Da Redação - 13/03/2008 - 11h31

Um procurador aposentado investigado pela operação Hiena da Polícia Federal do Amazonas impetrou habeas corpus, com pedido de liminar, no STF (Supremo Tribunal Federal) a fim de anular decisão judicial que decretou a quebra de seu sigilo telefônico. A operação foi deflagrada para apurar possíveis fraudes contra a Receita Federal no Estado.

Na ação, o procurador alega que a 2ª Vara da Seção Judiciária do Amazonas autorizou, de maneira ilegal, a interceptação de suas conversas. Essa decisão foi contestada no TRF (Tribunal Regional Federal) da 1ª Região que negou o pedido e, por essa razão, chegou ao STJ (Superior Tribunal de Justiça), tendo sido indeferido mais uma vez.

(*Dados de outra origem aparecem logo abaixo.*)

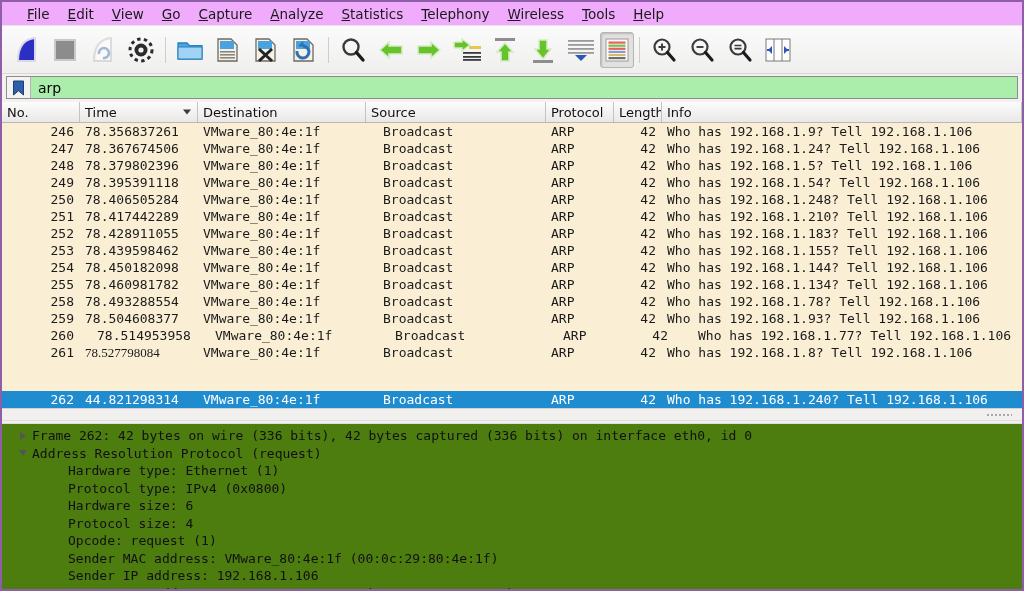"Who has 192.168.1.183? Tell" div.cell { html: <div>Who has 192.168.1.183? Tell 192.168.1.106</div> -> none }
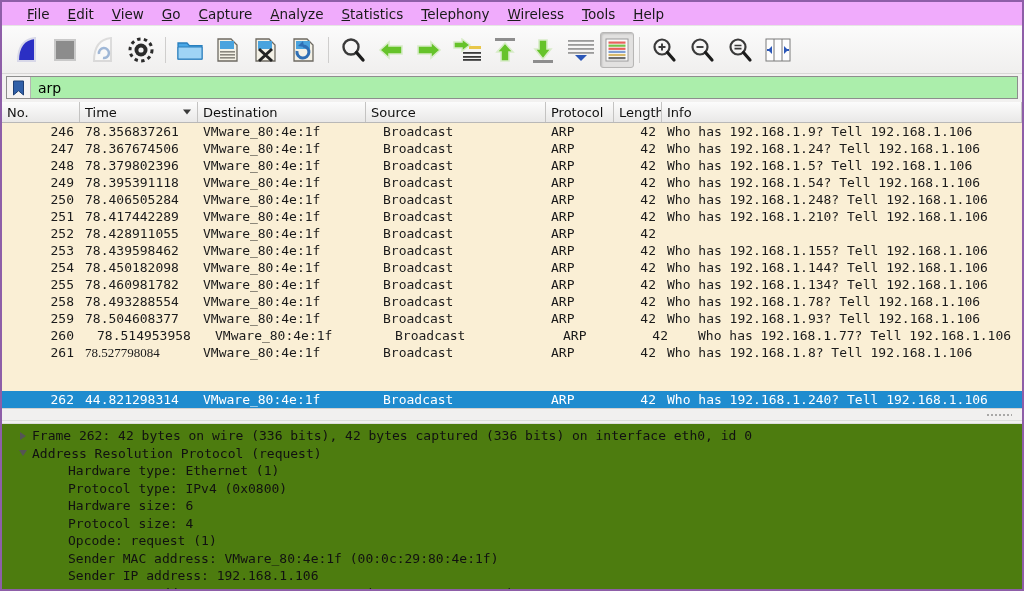"262" .prow.sel { margin-top: 30px -> none }
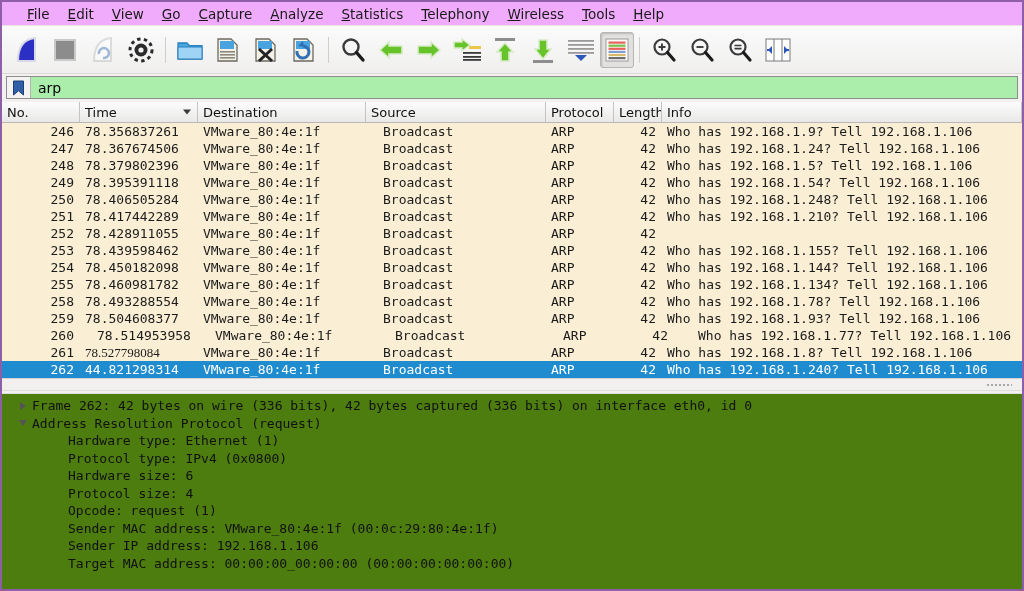"Frame 262: 42 bytes on" .detail-pane { background: #4d7c0f -> #7dd3fc; padding: 3px 0 0 12px -> 3px 0 0 4px }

De acordo com informações do Supremo, os advogados sustentam que a decisão questionada não está fundamentada e “não demonstra a existência de indícios de autoria e, muito menos, a imprescindibilidade da medida excepcional”. Segundo eles, o ato também não indica quais fatos estariam sendo investigados.

“De igual modo, não justifica a necessidade de se utilizar dessa medida extrema, que, como se sabe, só pode ser admitida quando a materialidade e a autoria do delito forem impossíveis de desvendar por outros meios de prova em direito admitidos”, afirmaram.

Por fim, a defesa pede, liminarmente, a anulação da decisão judicial que decretou a quebra do sigilo telefônico de seu cliente. No mérito, requer que a ordem concedida definitivamente.